EXERCISE GOAL:
Copy out the data below, swapping "attribute" for "feature" and keeping everything else the same. Leave the pictures out of your answer.

INFORMATION SUPPLIED:
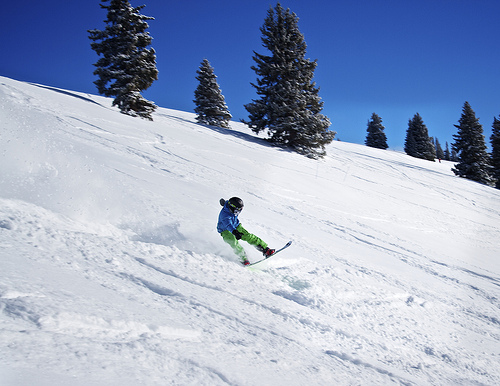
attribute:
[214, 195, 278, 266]
person — snowboarding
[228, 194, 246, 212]
helmet — black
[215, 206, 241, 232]
jacket — blue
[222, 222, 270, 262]
pants — green, bright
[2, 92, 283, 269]
snow — tossed, flying, flurry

SOLUTION:
feature:
[214, 195, 278, 266]
person — snowboarding
[228, 194, 246, 212]
helmet — black
[215, 206, 241, 232]
jacket — blue
[222, 222, 270, 262]
pants — green, bright
[2, 92, 283, 269]
snow — tossed, flying, flurry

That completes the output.